Shares in both Santarus and Pharming have taken a knock after US regulators refused to accept the latter's application to market Rhucin for hereditary angioedema.

Rhucin (recombinant human C1 inhibitor) has been granted orphan drug designation for the treatment of acute attacks of HAE, a genetic disorder characterised by unpredictable and debilitating episodes of intense swelling of the extremities, face, trunk, genitals, abdomen and upper airway.

But the US Food and Drug Administration has sent Pharming a 'refusal to file' letter indicating that the Biologics License Application is "not sufficiently complete to enable a critical medical review" the firm said.
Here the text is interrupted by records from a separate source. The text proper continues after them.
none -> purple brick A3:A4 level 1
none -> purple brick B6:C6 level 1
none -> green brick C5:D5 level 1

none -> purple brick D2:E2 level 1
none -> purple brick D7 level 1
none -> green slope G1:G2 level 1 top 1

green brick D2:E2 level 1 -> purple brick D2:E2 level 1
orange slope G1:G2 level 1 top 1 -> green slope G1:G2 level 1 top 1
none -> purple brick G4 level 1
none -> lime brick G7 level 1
According to the regulator, the studies contained within the application assessing Rhucin failed to provide data for a sufficient number of subjects to support the proposed dose of 50 U/kg, and also lacked a validation of the scale used to gage the clinical effects of the drug.

In addition, the FDA has also requested data of the Phase IIIb clinical study be included in any future application for the drug, which received a green light in Europe last November.
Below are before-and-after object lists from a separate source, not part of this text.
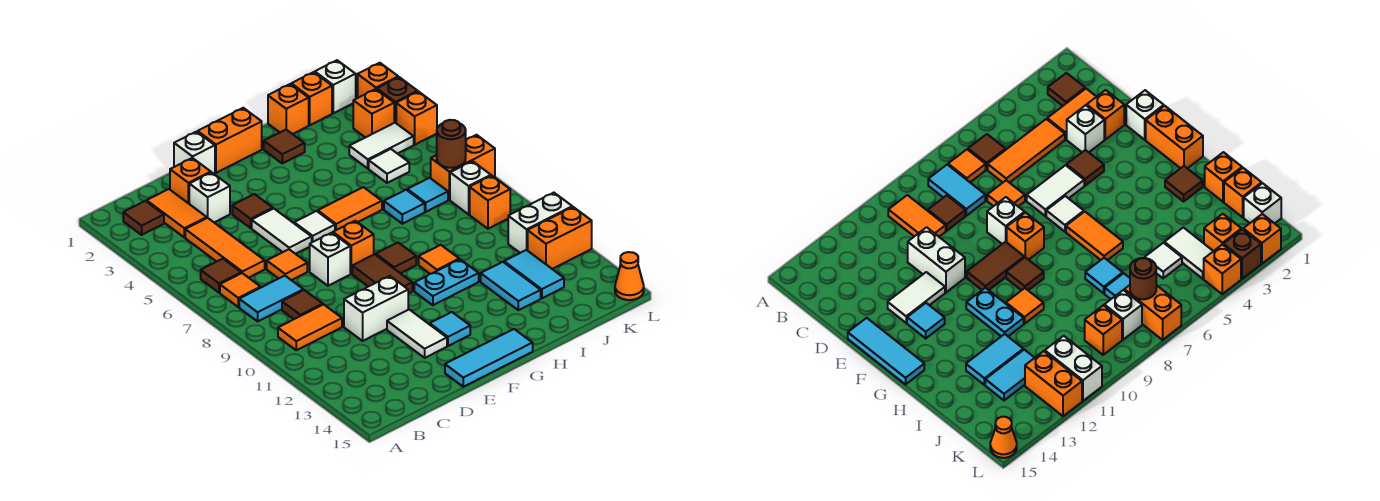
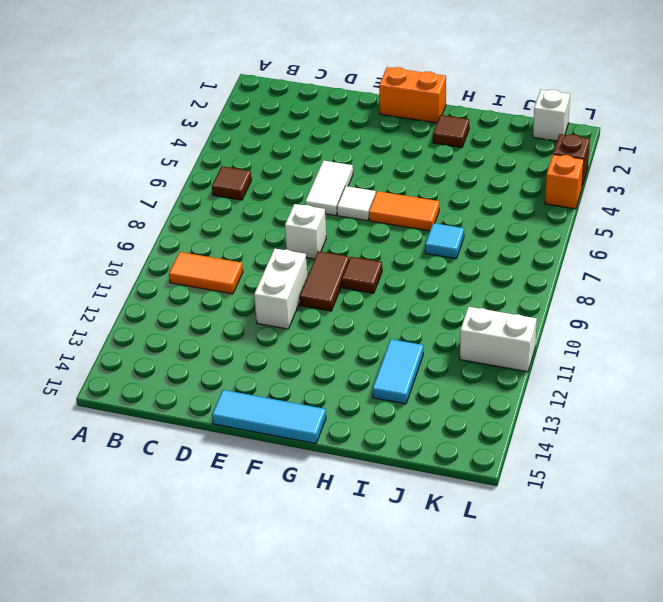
white brick E10:E11 level 1 -> white brick D11:E11 level 1
none -> brown tile B2 level 1
none -> orange tile B7 level 1
none -> cyan tile B8:C8 level 1
none -> orange tile C2:C3 level 1

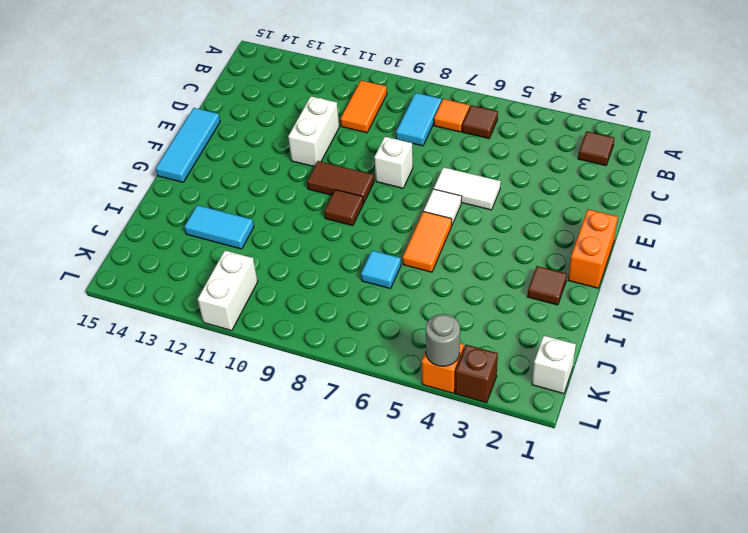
grey round brick L4 level 2 -> none
none -> orange tile C2:C3 level 1
none -> orange tile C4:C6 level 1
none -> brown tile C9 level 1
none -> orange brick D2 level 1

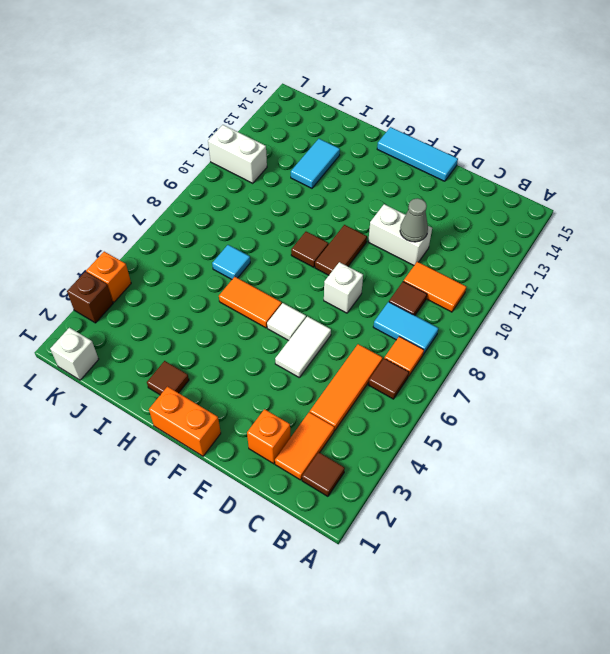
grey cone D11 level 2 -> none
none -> white brick D3 level 1
none -> orange tile D7 level 1
none -> white brick E1 level 1
none -> brown tile E4 level 1

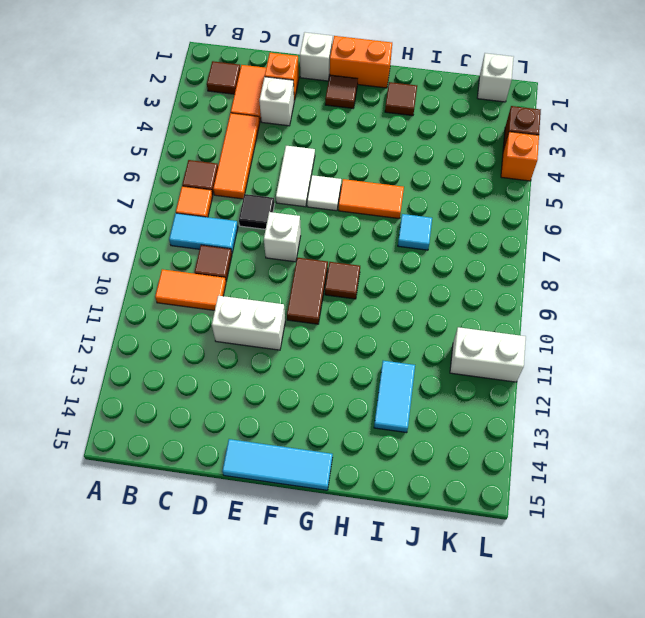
black tile D7 level 1 -> orange tile D7 level 1
brown tile F2 level 1 -> brown tile E4 level 1
none -> white tile E12:E13 level 1
none -> orange brick F8 level 1
none -> cyan tile F13 level 1
none -> cyan plate G11:H11 level 1

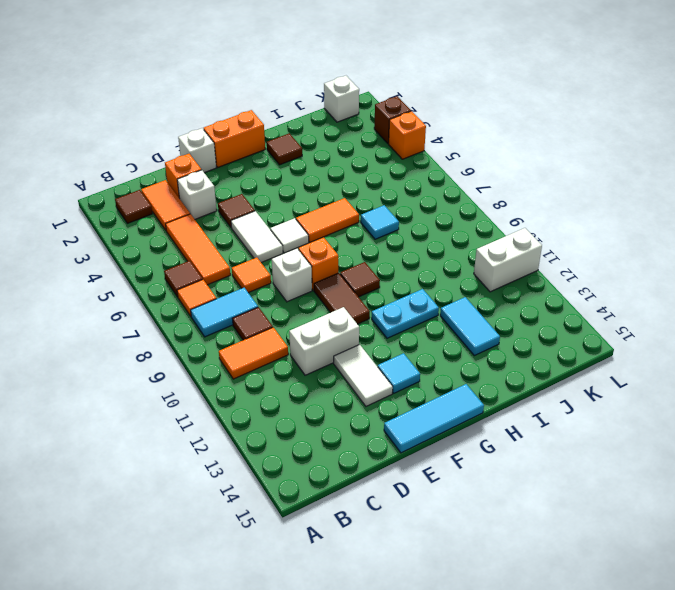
none -> orange tile H10 level 1
none -> orange brick I1 level 1
none -> orange brick J1 level 1
none -> white tile J4:K4 level 1

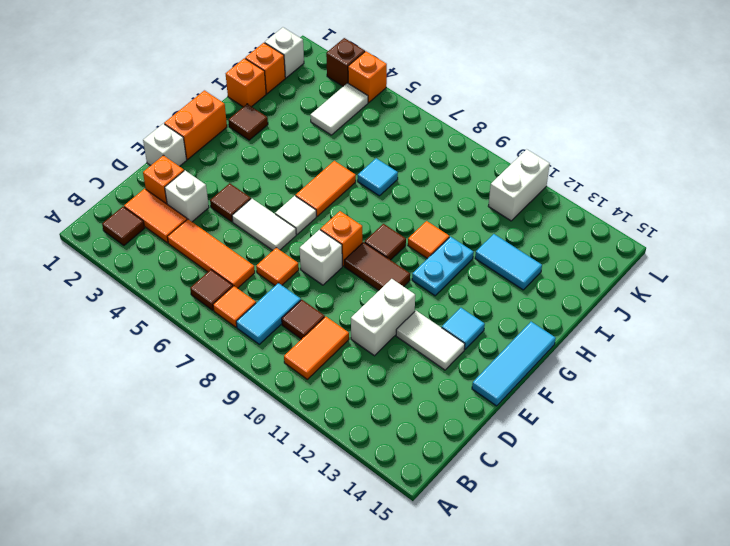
none -> white tile J5 level 1
none -> cyan tile J7 level 1
none -> cyan tile J12:J13 level 1
none -> orange brick K3 level 1

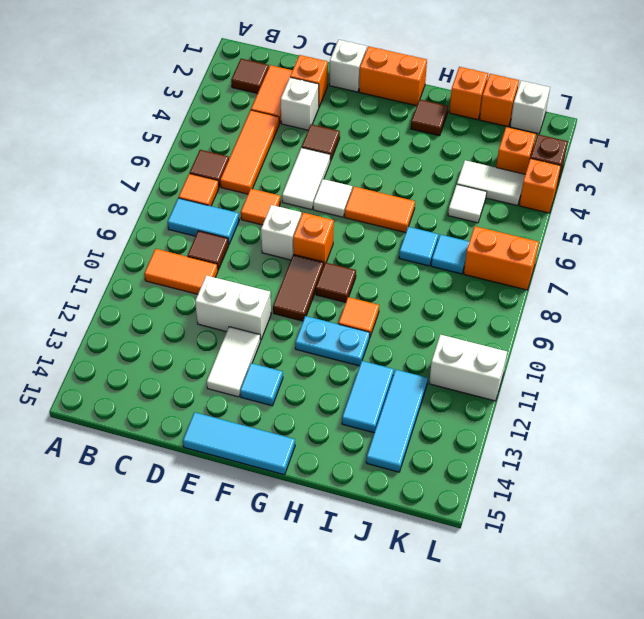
cyan tile J12:J14 level 1 -> cyan tile J12:J13 level 1
none -> white brick K8 level 1
none -> orange brick K9 level 1
none -> orange brick K12:L12 level 1
none -> orange brick L2 level 1

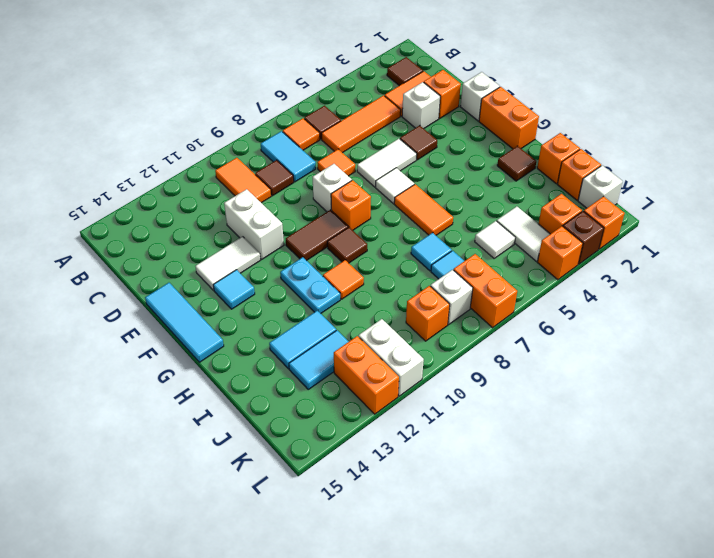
none -> orange cone L15 level 1
none -> brown round brick K7 level 2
Santarus licensed certain exclusive rights from Pharming to sell Rhucin in North America for acute attacks of HAE and other future indications, and as per the terms of the deal the Dutch biotech stands to receive a $5 million dollar milestone payment from its US upon FDA acceptance of the BLA. 

Both companies said they intend to meet with the agency "at the earliest opportunity" to discuss the issues raised the letter, but the FDA's decision could significantly delay Rhucin's path to market in the US, and investors are clearly not impressed. Santarus' stock had slipped 8% on the Nasdaq by early afternoon Monday, but Dutch group Pharming's shares dived nearly 19% in Amsterdam.